Le plus récent projet pilote, l’OreGO, a été lancé en juillet 2015. Ce programme volontaire s’adresse aux voitures et aux camionnettes de faible charge, 5 000 participants au maximum. Les conducteurs paient 1,5 cent le mille parcouru. En même temps que leur facture, ils reçoivent un crédit sur la taxe sur l’essence.
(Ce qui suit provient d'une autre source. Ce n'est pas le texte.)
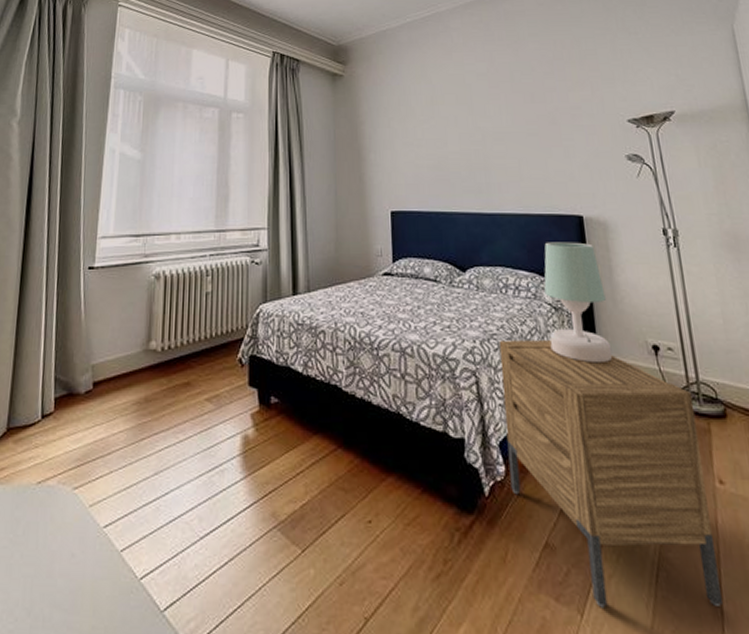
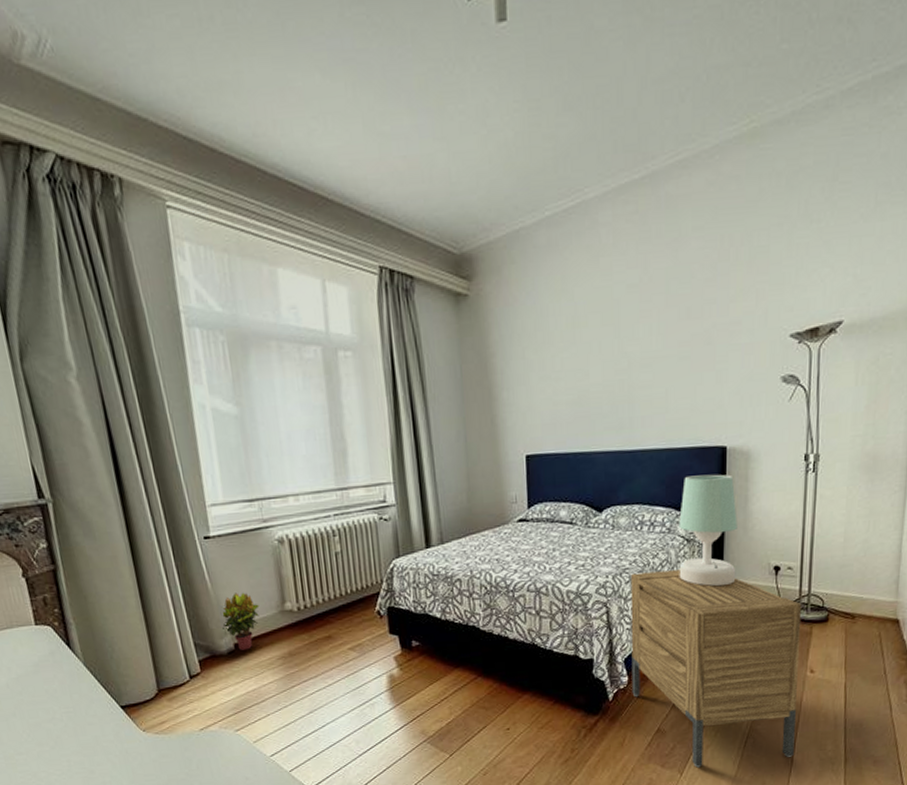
potted plant: none [86,326,126,390] -> present [221,592,259,650]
Le succès des programmes pilotes de l’Oregon suggère que la tarification par distance parcourue peut être ajustée de manière à réduire la congestion ou à générer des revenus, mais qu’il y a des choix difficiles à faire. La TDP de l’Oregon, lorsqu’appliquée dans un environnement de tarification dynamique selon la zone, a engendré une réduction de la circulation des participants de 22 % aux heures de pointe. Mais réduire la congestion a un coût. Les revenus tirés d’une tarification variable sont nécessairement moins stables, car ce système incite les gens à modifier leurs habitudes automobiles.

Trois dos d’ânes

En dépit de leur flexibilité et de leurs quelques succès sur le terrain, les systèmes de TDP doivent surmonter trois obstacles significatifs : l’équité, la confidentialité et la participation.

Le problème de l’équité est celui de la ville versus la banlieue versus la campagne. Les ruraux conduisent davantage et ont accès à moins de solutions de transport alternatives. La même chose vaut, à plus petite échelle, pour les suburbains. On pourrait remédier à la chose en modulant les tarifs. Mais si la TDP ne fait que remplacer une autre forme de revenu (comme la taxe sur l’essence), alors le problème se sera autocorrigé : les gros conducteurs continueront de payer davantage. La seule différence est qu’ils le feront désormais via la TDP plutôt qu’à travers la taxe sur l’essence.

La protection de la vie privée est essentielle si l’on souhaite l’appui de la population. Lors du premier projet pilote de l’Oregon, des automobilistes ont exprimé des réserves à l’idée de partager avec le gouvernement l’information les concernant. Les programmes où l’on déclare son kilométrage sans passer par un GPS peuvent apaiser ces craintes, mais ils risquent de faire de la TDP un simple instrument de perception plutôt qu’un outil de réduction de la congestion. L’Oregon a atténué la méfiance populaire en vantant les bénéfices tangibles et immédiats du programme pour le public (p. ex., ristournes sur la taxe sur l’essence, info-circulation en temps réel). La population n’aurait sans doute pas embarqué sans une campagne visant à apaiser les craintes au sujet de la vie privée.

Et sans adhésion populaire, les ministères des transports auront du mal à obtenir une participation suffisante : la TDP sera moins efficace dans la lutte contre la congestion routière, et le coût du programme mangera une plus grande part du revenu total. Dans un programme à 10 000 véhicules participants, les dépenses d’exploitation représentent de 20 à 50 % des revenus, alors qu’avec un million d’automobilistes, la part de ces dépenses passe sous les 5 %.

Kilométreur-payeur

À mesure que la technologie s’améliore et que notre capacité à gérer d’énormes quantités de données augmente, l’intérêt de la TDP va continuer de grandir aux yeux des villes canadiennes, notamment pour les plaques tournantes complexes comme le Vancouver métropolitain. Si Toronto reconsidère un jour la tarification de la congestion, elle verra peut-être que de tarifer la distance parcourue représente une solution plus complète et équitable pour réduire le trafic qu’un péage fixe de deux dollars sur le Gardiner Expressway et le Don Valley Parkway.

Mais comme toujours, les concepteurs de politiques doivent se méfier des objectifs multiples. La tarification par distance parcourue est un outil versatile et éprouvé, capable de répondre à plusieurs objectifs; mais peut-être pas tous en même temps.